Claude 3 Opus not only achieved near-perfect recall with over 99% accuracy but, in some cases, even identified the limitations of the evaluation itself by recognizing "needle" sentences that appeared to be artificially inserted into the original text.
Responsible Design
Anthropic developed the Claude 3 series models to ensure they are trustworthy alongside their capabilities. Anthropic has several dedicated teams tracking and mitigating various risks, from misinformation and CSAM to bio-abuse, election interference, and autonomous replication skills. Anthropic continuously develops methods, such as "Constitution AI," to enhance the safety and transparency of its models and adjusts them to mitigate privacy concerns that may arise from new modalities.
Addressing biases in increasingly complex models is an ongoing effort, and Anthropic has made progress in this new version. As indicated in the model card, Claude 3 shows less bias than Anthropic's previous models based on the Bias Benchmark for Question and Answer (BBQ). Anthropic is committed to advancing technologies that reduce bias and promote greater neutrality in its models, ensuring they do not favor any particular partisan stance.
While the Claude 3 model series has made advancements in biological knowledge, web-related knowledge, and autonomy compared to previous models, it remains at AI Safety Level 2 (ASL-2) according to Anthropic's responsible scaling policy. Anthropic's red team evaluations (conducted in alignment with Anthropic's White House commitments and the 2023 U.S. executive order) concluded that the current model's potential for catastrophic risk is negligible. Anthropic will continue to closely monitor future models to assess their proximity to the ASL-3 threshold. More safety details are provided in the Claude 3 model card.
Easier to Use
Claude 3 models perform better in following complex multi-step instructions. They are particularly adept at adhering to brand voice and response guidelines, developing customer-facing experiences that users can trust. Additionally, Claude 3 models excel in generating popular structured outputs, such as JSON format—making it easier to guide Claude for use cases like natural language classification and sentiment analysis.
Model Details
Claude 3 Opus is Anthropic's most intelligent model, demonstrating market-leading performance on highly complex tasks. It excels in open-ended prompts and unseen scenarios with human-like understanding capabilities. Opus showcases the limits of what generative AI can achieve.
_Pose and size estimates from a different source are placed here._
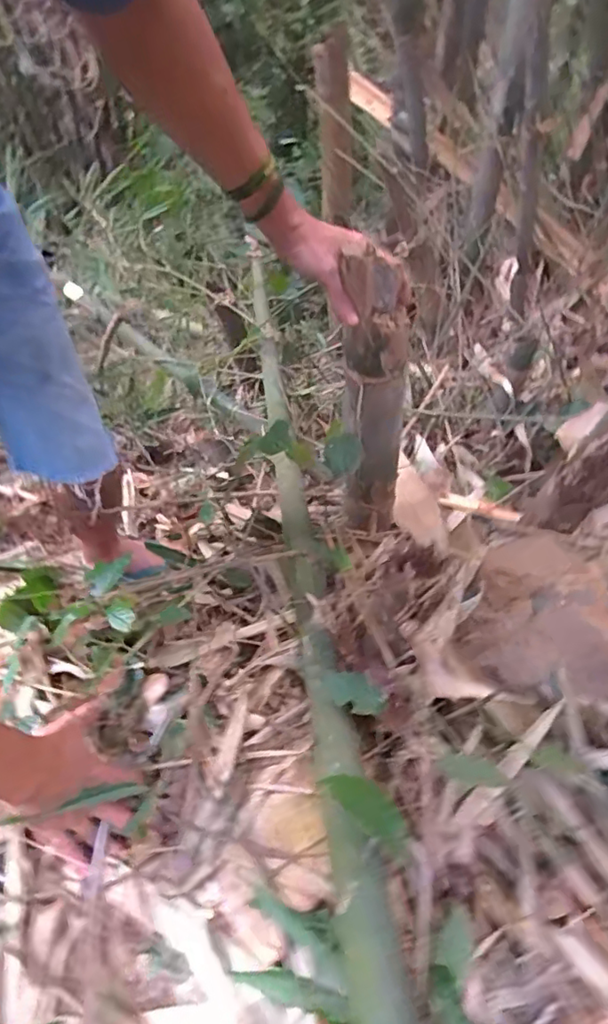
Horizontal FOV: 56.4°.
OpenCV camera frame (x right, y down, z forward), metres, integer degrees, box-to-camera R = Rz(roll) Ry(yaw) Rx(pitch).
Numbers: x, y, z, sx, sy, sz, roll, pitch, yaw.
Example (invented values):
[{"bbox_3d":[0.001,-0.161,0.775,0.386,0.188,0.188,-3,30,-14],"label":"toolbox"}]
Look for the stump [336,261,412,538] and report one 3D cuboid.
[{"bbox_3d":[0.091,-0.124,0.743,0.075,0.429,0.063,-11,52,-3],"label":"stump"}]

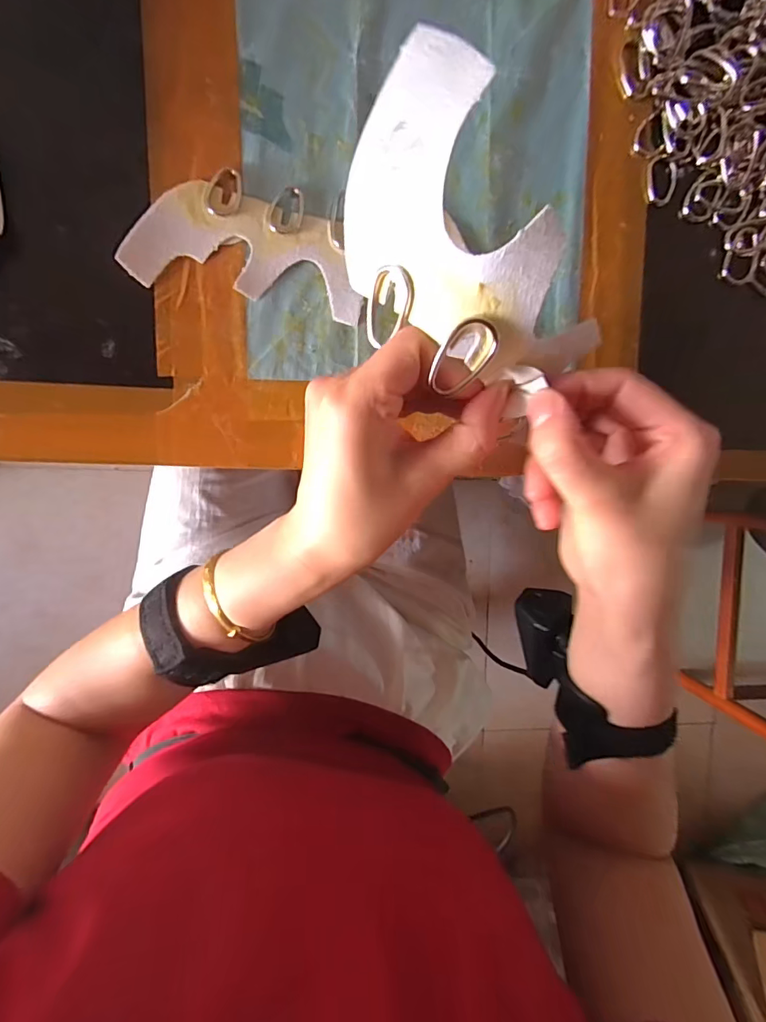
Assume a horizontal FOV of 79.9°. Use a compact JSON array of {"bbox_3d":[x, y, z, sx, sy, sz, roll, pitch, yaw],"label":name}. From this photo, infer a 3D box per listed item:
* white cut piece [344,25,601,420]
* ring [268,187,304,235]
[{"bbox_3d":[0.029,-0.102,0.174,0.069,0.033,0.131,-34,99,-1],"label":"white cut piece"},{"bbox_3d":[-0.055,-0.172,0.261,0.018,0.004,0.025,13,92,-7],"label":"ring"}]

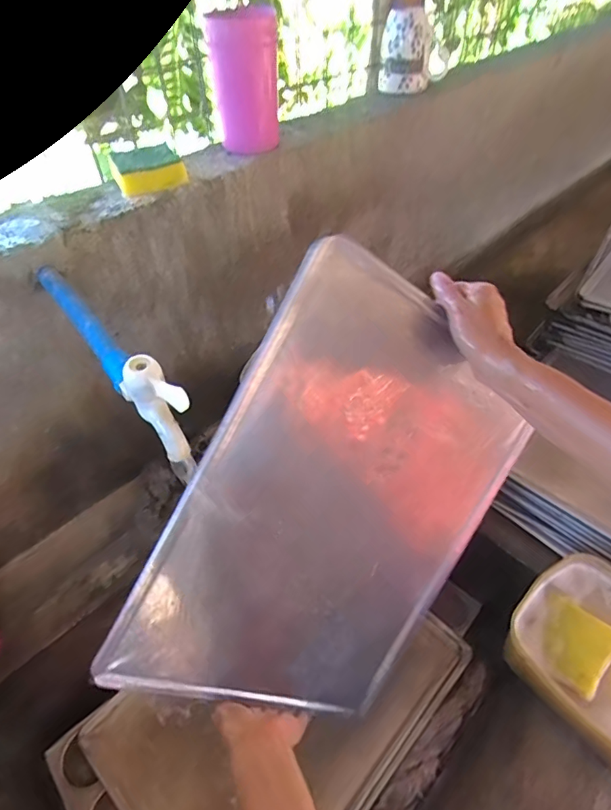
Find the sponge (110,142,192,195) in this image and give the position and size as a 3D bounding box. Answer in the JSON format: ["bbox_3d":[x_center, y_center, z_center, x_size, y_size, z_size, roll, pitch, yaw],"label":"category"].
[{"bbox_3d":[-0.184,-0.278,0.565,0.078,0.028,0.060,-18,49,-15],"label":"sponge"}]

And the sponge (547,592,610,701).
[{"bbox_3d":[0.291,0.257,0.519,0.083,0.013,0.072,-36,56,-28],"label":"sponge"}]

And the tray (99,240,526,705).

Claude 3 Sonnet strikes an ideal balance between intelligence and speed—especially for enterprise workloads. It delivers powerful performance at a lower cost compared to peers and is designed for high durability in large-scale AI deployments.
Claude 3 Haiku is Anthropic's fastest and most compact model, capable of near-instant responses. It answers simple queries and requests with unparalleled speed. Users will be able to build seamless AI experiences that simulate human interaction.
Model Availability
Opus and Sonnet are available today in Anthropic's API, which is now widely accessible, allowing developers to sign up and start using these models immediately. Haiku will be released soon. Sonnet is supporting free experiences on claude.ai, while Opus is available for Claude Pro subscribers.
Sonnet is also accessible through Amazon's Bedrock and Google Cloud's Vertex AI Model Garden, with Opus and Haiku coming soon.
Smarter, Faster, Safer
Anthropic believes that model intelligence has not yet reached its limits and plans to frequently update the Claude 3 model series in the coming months. Anthropic is also excited to release a range of features to enhance the capabilities of its models, particularly for enterprise use cases and large-scale deployments. These new features will include tool usage (also known as function calling), interactive coding (also known as REPL), and more advanced agent capabilities.